Hanson pledged to offer the county 500 feet of public beach, “access without paying a toll,” he told The Register.
That first day, 1,000 people “toured the soggy property,” author Doris Walker wrote in The Heritage of San Clemente. Planners of the nonexistent town sold $125,000 worth of lots on faith that Hanson and his team would produce as promised.
Seven months later, Hanson said sales had reached 1,200 lots worth $1.25 million, with 60% of the buyers intent on building homes already started.
He would build a school for San Clemente. Other amenities would include an Old Spanish Plaza, a fishing pier, golf course, beach club pool and a riding academy.
In researching this story, I came across a 1925 newspaper ad announcing the Dec. 6 opening. A discreet detail in the ad hit me like a sucker punch.
“San Clemente has perpetual race restrictions,” it disclosed, “and every house, be it a two-room loafing place or a mansion, must be of Spanish design, and exterior plans are inspected free by our architect.”
I already knew about early San Clemente’s Caucasian-only deed restriction. But seeing it in print, as if I were living in 1925, made me glad I wasn’t living then, an era of racial segregation and exclusionary practices in California and across the country.
I did a search about racial deed restrictions. They were nothing new. I learned they dated back to 1892 in California.
A magazine article titled “The Origins and Diffusion of Racial Restrictive Covenants” chronicled how the practice—together with other varieties of exclusion and discrimination—expanded across America through the early 1900s and became self-perpetuating.
In 1924, the article said, the National Association of Real Estate Boards, which for years had supported covenants, issued a code of ethics.
It decreed that a realtor should never be instrumental in introducing any “character of property, occupancy, members of any race or nationality or any individuals whose presence will clearly be detrimental to property values in a neighborhood.”
The article said “real estate boards could and did expel or ostracize members who did not keep to the code.
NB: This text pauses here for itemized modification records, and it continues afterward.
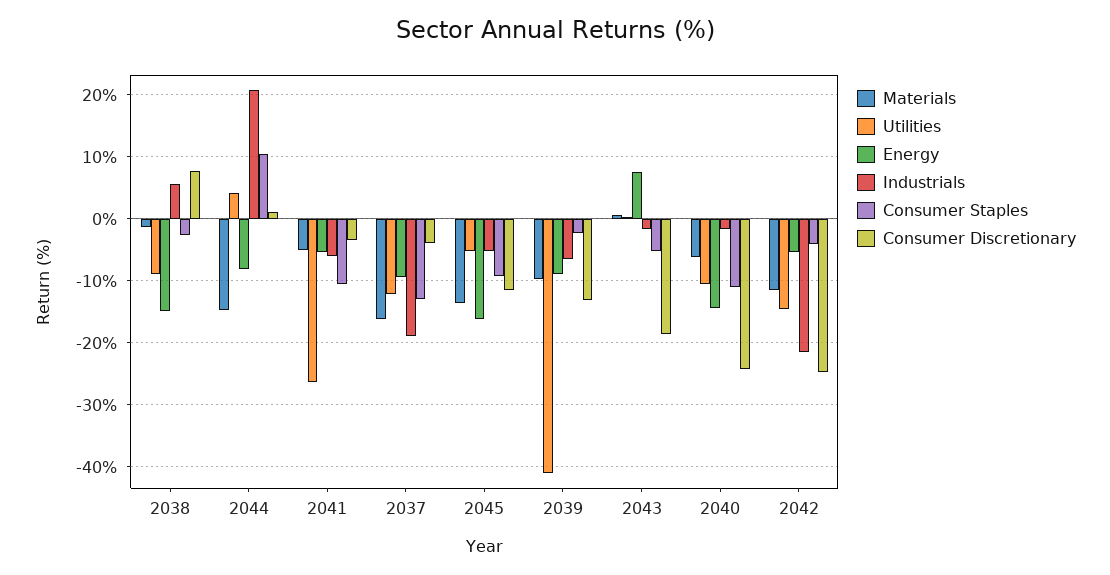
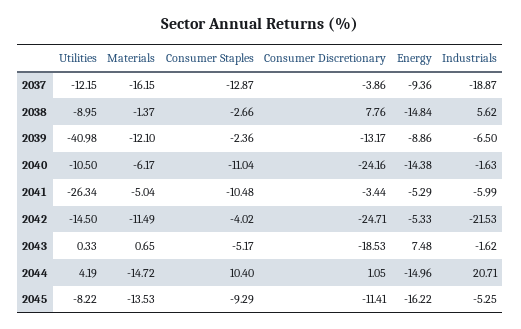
Energy, 2044: -8 -> -14.96
Utilities, 2045: -5 -> -8.22
Materials, 2039: -10 -> -12.1

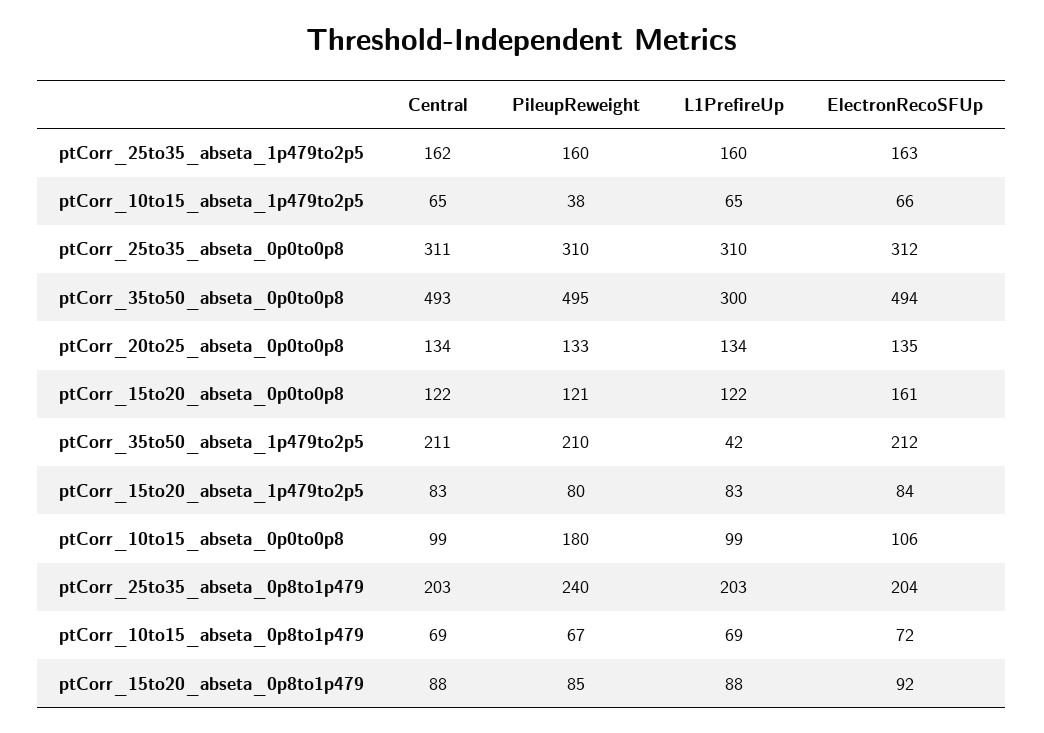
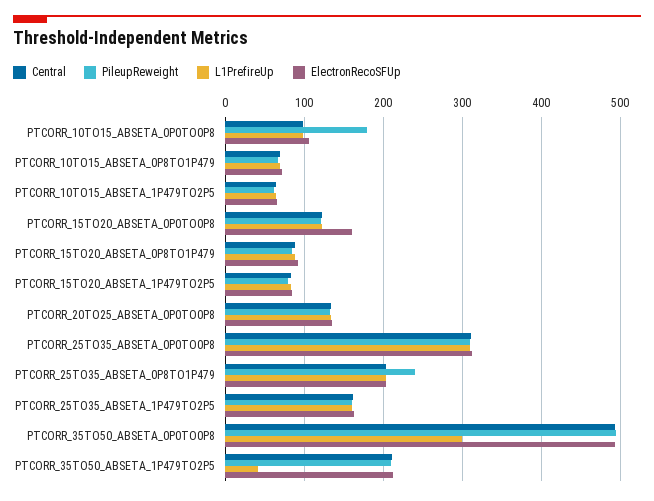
PileupReweight, ptCorr_10to15_abseta_1p479to2p5: 38 -> 60

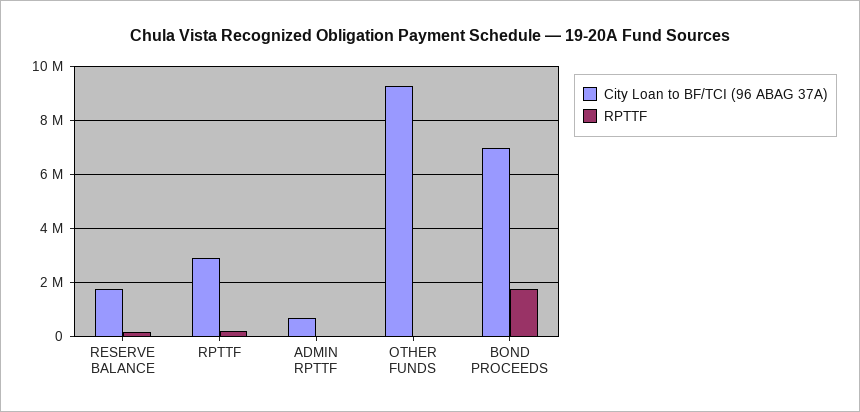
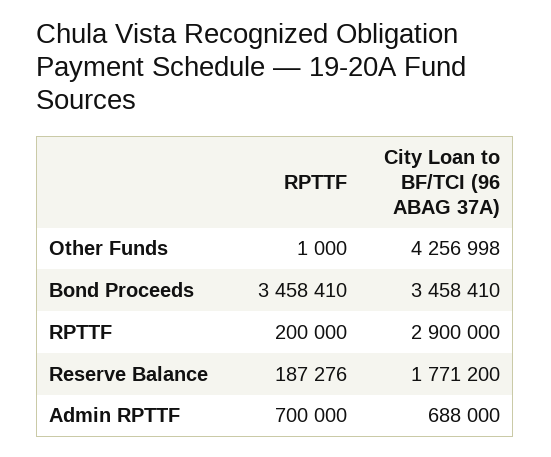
RPTTF, ADMIN RPTTF: 0 -> 700000
City Loan to BF/TCI (96 ABAG 37A), OTHER FUNDS: 9250000 -> 4256998
City Loan to BF/TCI (96 ABAG 37A), BOND PROCEEDS: 7000000 -> 3458410
RPTTF, BOND PROCEEDS: 1750000 -> 3458410

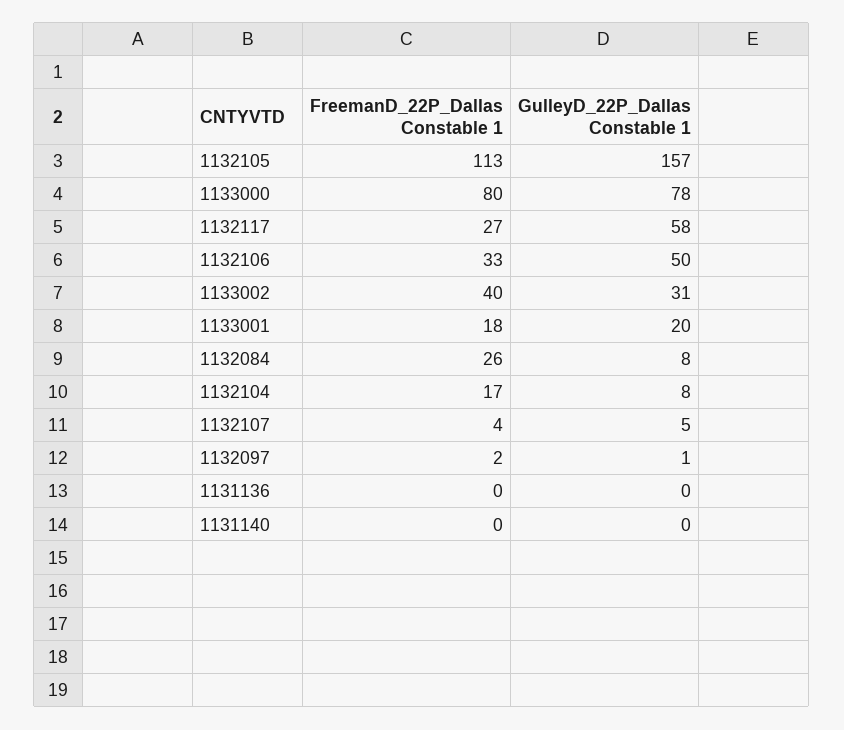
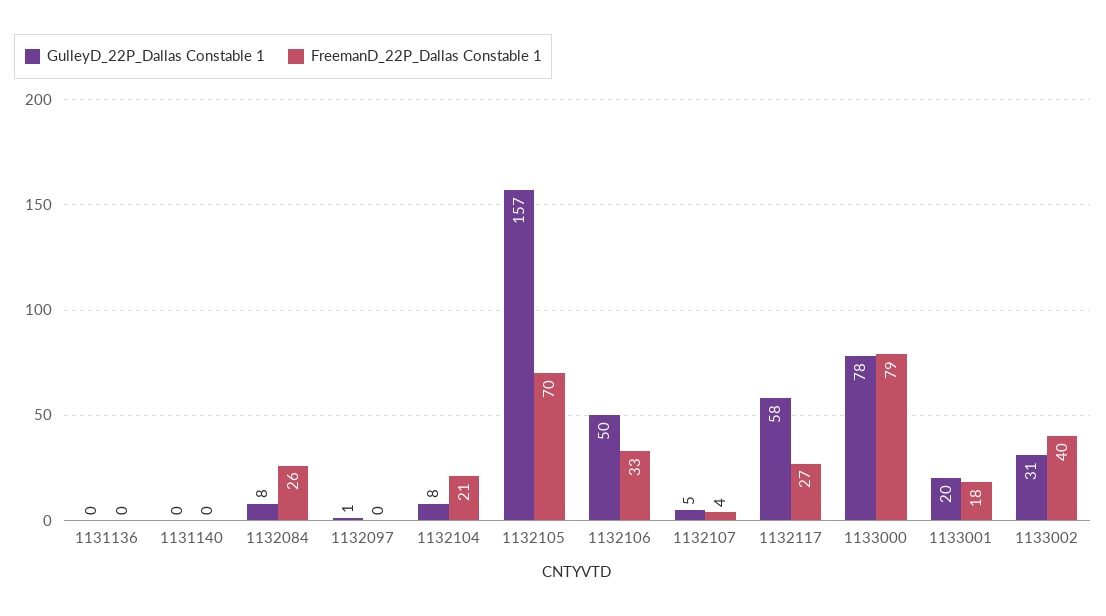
FreemanD_22P_Dallas Constable 1, 1132105: 113 -> 70
FreemanD_22P_Dallas Constable 1, 1133000: 80 -> 79
FreemanD_22P_Dallas Constable 1, 1132104: 17 -> 21
FreemanD_22P_Dallas Constable 1, 1132097: 2 -> 0

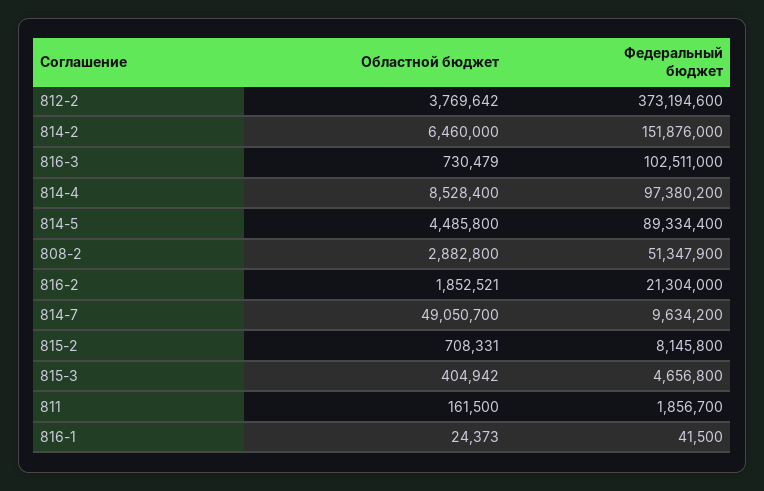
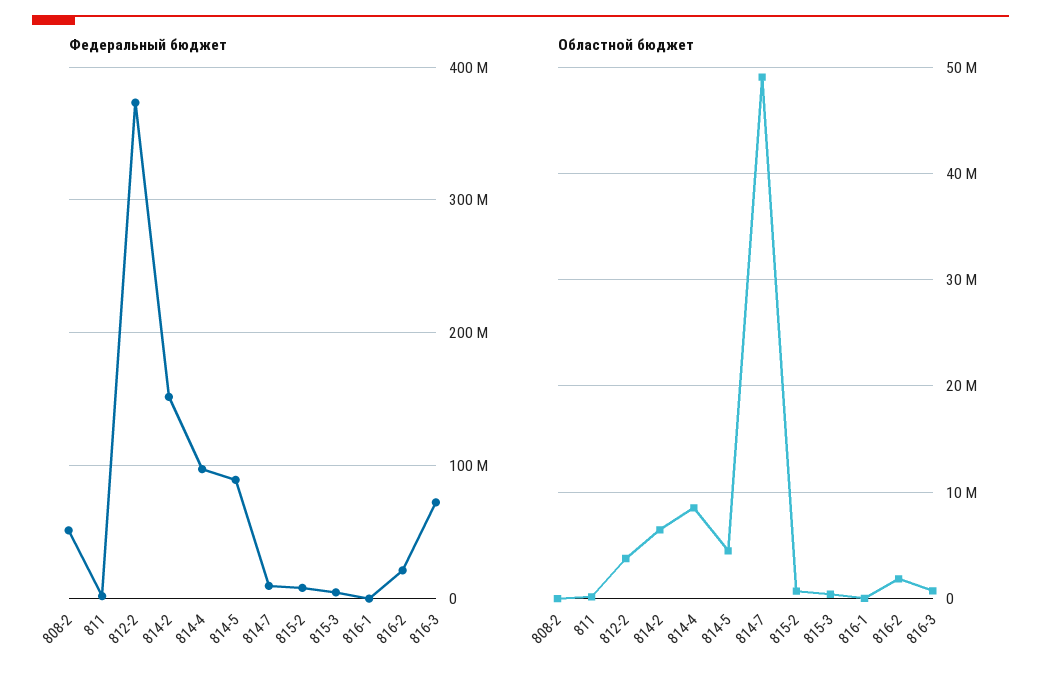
Федеральный бюджет, 816-3: 102511000 -> 70000000
Областной бюджет, 808-2: 2882800 -> 0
Expulsion had very real costs.”
It wasn’t until 1948 that the Supreme Court struck down such racial restrictive covenants.
So, this wasn’t an Ole innovation, although he and his investment team, at the very least, went along with the practice. How did Ole feel about it? I found no indications in press coverage that I searched at newspaperarchive.com.
On the other hand, given the pervasiveness of the deed-restriction practice, I had to wonder, wouldn’t trying to buck it be suicidal to the development project in a segregated society overwhelmingly Caucasian?
There was no mention of racial deed restrictions in subsequent San Clemente newspaper ads I examined. Nor did newspaper articles I read about early San Clemente’s progress make issue of the racial restriction, although a few mentioned it.
What Hanson and San Clemente gained notoriety for was the striking growth and success of the Spanish Village experiment through its first four years, until the stock market crash of 1929 toppled America’s economy.
Eventually, Bank of America took ownership of much of the village and removed San Clemente’s Spanish architectural restrictions, encouraging economic recovery by allowing cheaper construction, Doris Walker wrote.
During explosive growth in the 1970s, grassroots local efforts set out to preserve San Clemente’s historic buildings and Spanish Village heritage. Today, in a city of 65,000, many San Clementeans cherish their “Spanish Village by the Sea.”
In 1975, the city council proclaimed Dec. 6 each year to be Ole Hanson Day, a testament to what was unique about early San Clemente—a master-planned Spanish-replica beach town with village character and an abundance of amenities.
Those qualities are the uniqueness—the legacy that endures today—not the painful infliction of exclusionary deeds our nation thankfully has repudiated.